(Dataset entries)
--------------------------------------------------

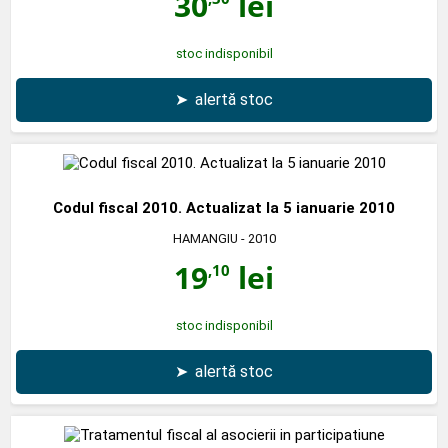
30
lei
stoc indisponibil
➤
alertă stoc
Codul fiscal 2010. Actualizat la 5 ianuarie 2010
HAMANGIU
- 2010
19
lei
,10
stoc indisponibil
➤
alertă stoc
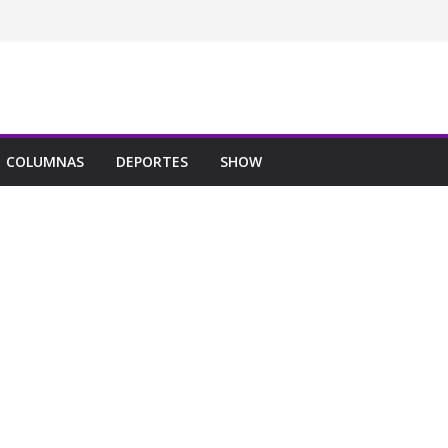
COLUMNAS
DEPORTES
SHOW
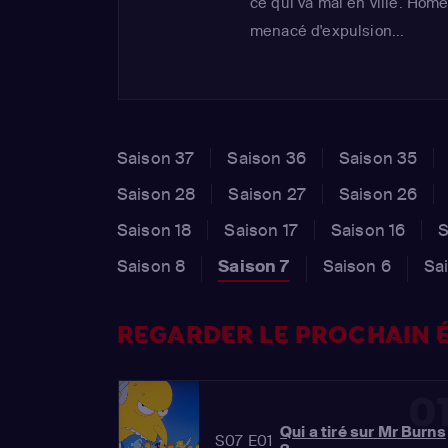
ce qui va mal en ville. Hom
menacé d'expulsion...
Saison 37
Saison 36
Saison 35
Saison 28
Saison 27
Saison 26
Saison 18
Saison 17
Saison 16
S
Saison 8
Saison 7
Saison 6
Sa
REGARDER LE PROCHAIN É
0
Qui a tiré sur Mr Burns
S07 E01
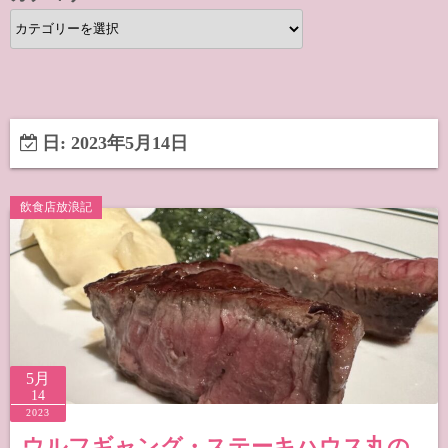
カ
テ
ゴ
リ
ー
日:
2023年5月14日
飲食店放浪記
5月
14
2023
ウルフギャング・ステーキハウス丸の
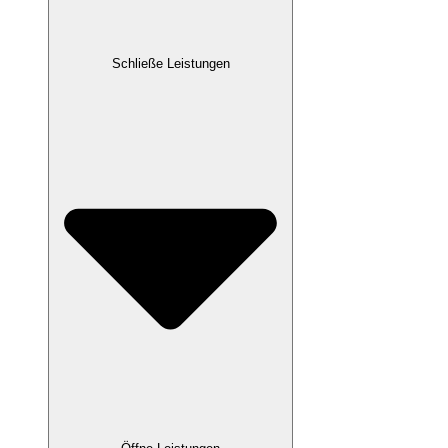
Schließe Leistungen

--------------------------------------------------

• YOUR INSTRUCTIONS: Report how many lines of the data above contain the string "Saison". Give only the number.

• FINAL ANSWER: 12